■ **Available data**
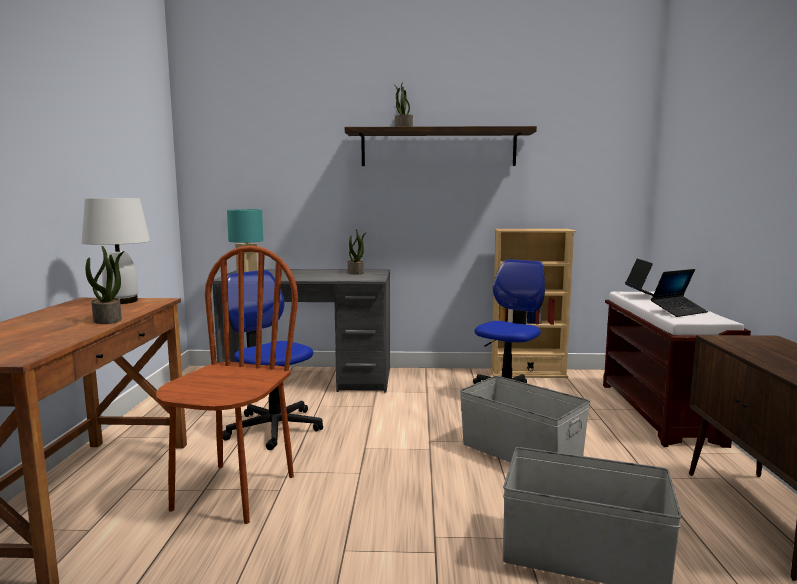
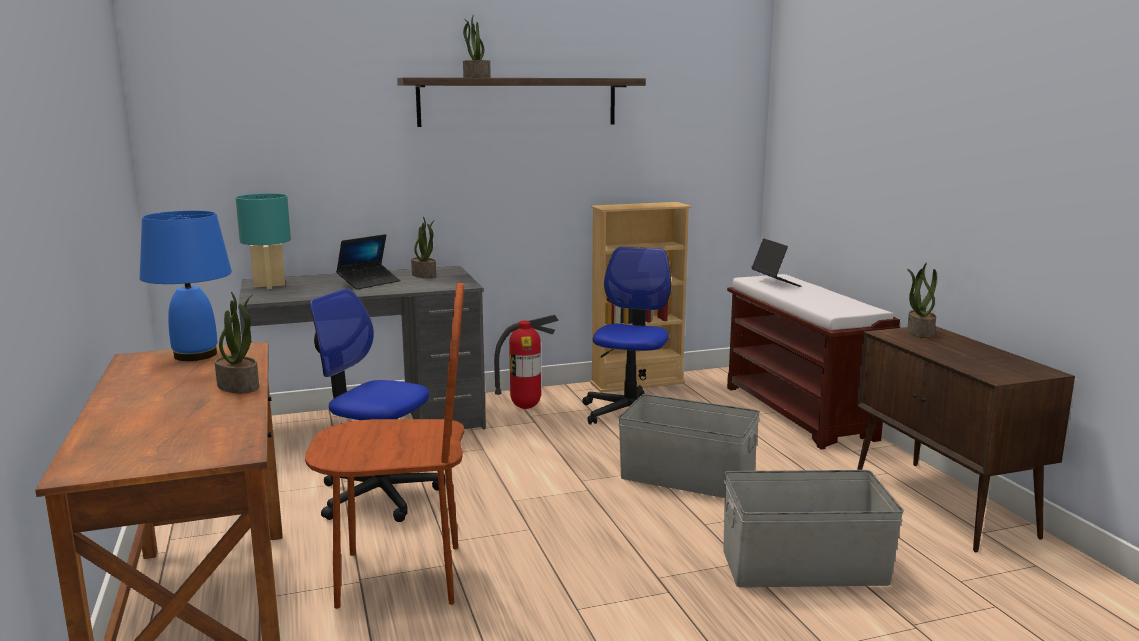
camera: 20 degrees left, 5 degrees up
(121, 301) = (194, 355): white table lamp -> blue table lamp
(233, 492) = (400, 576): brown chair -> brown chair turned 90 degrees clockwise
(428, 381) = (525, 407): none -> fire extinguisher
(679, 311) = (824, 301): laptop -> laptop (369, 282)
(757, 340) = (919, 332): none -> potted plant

■ **Problem description**
Please retype the material in full, exactly as it reads, apart from the images.

■ **Answer box**
camera: 20 degrees left, 5 degrees up
(121, 301) = (194, 355): white table lamp -> blue table lamp
(233, 492) = (400, 576): brown chair -> brown chair turned 90 degrees clockwise
(428, 381) = (525, 407): none -> fire extinguisher
(679, 311) = (824, 301): laptop -> laptop (369, 282)
(757, 340) = (919, 332): none -> potted plant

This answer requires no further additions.